= Page =
========================================

A large portion of the Araguaia's course is navigable all year, but the river below the Cantão wetlands is interrupted by rapids.

The middle and lower basin of the river is in the Xingu–Tocantins–Araguaia moist forests ecoregion.
The combined watershed of Araguaia and Tocantins rivers (named the Araguaia Tocantins Basin) covers approximately 9.5% of Brazil's national territory. This area is an integral part of the Amazon biome; however, the Araguaia River is not a tributary of the Amazon.

"Araguaia" means "River of the macaws" in the native Tupi language.

Tributaries

Its principal tributary is the Rio das Mortes, which rises in the Serra de São Jerônimo, near Cuiabá, Mato Grosso, and is navigable to Pará.

========================================

= Dataset content =
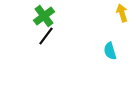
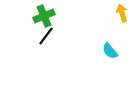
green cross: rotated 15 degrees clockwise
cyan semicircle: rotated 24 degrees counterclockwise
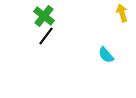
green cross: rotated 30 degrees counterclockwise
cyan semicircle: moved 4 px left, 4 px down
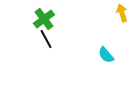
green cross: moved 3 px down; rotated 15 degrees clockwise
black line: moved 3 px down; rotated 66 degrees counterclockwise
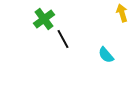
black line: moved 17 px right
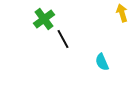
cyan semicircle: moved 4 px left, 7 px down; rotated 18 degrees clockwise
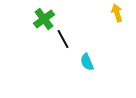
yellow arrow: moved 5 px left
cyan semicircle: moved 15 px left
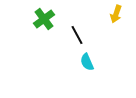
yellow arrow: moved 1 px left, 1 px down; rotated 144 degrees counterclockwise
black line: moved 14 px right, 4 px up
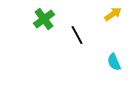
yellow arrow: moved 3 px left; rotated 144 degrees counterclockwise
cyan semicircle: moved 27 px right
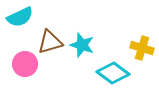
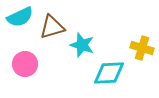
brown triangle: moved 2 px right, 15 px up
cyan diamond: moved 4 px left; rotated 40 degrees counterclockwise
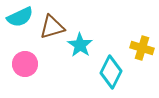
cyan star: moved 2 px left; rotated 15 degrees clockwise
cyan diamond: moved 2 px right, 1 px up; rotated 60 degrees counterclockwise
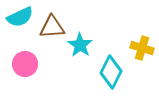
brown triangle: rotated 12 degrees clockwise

========================================

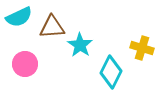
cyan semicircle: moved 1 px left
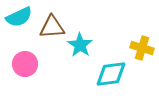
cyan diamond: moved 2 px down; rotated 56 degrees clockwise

========================================

= Parts of the exercise =
1 > According to the Araguaia passage, what does "Araguaia" mean in the native Tupi language?
2 > In the Araguaia passage, which place names appear in the sentence about the principal tributary, not counting the tributary itself?
3 > Copy the Araguaia passage word for word, starting at the words "The middle and" and stopping after "native Tupi language.".

= Final results =
1 > "River of the macaws."

2 > Serra de São Jerônimo, Cuiabá, Mato Grosso, Pará

3 >
The middle and lower basin of the river is in the Xingu–Tocantins–Araguaia moist forests ecoregion.
The combined watershed of Araguaia and Tocantins rivers (named the Araguaia Tocantins Basin) covers approximately 9.5% of Brazil's national territory. This area is an integral part of the Amazon biome; however, the Araguaia River is not a tributary of the Amazon.

"Araguaia" means "River of the macaws" in the native Tupi language.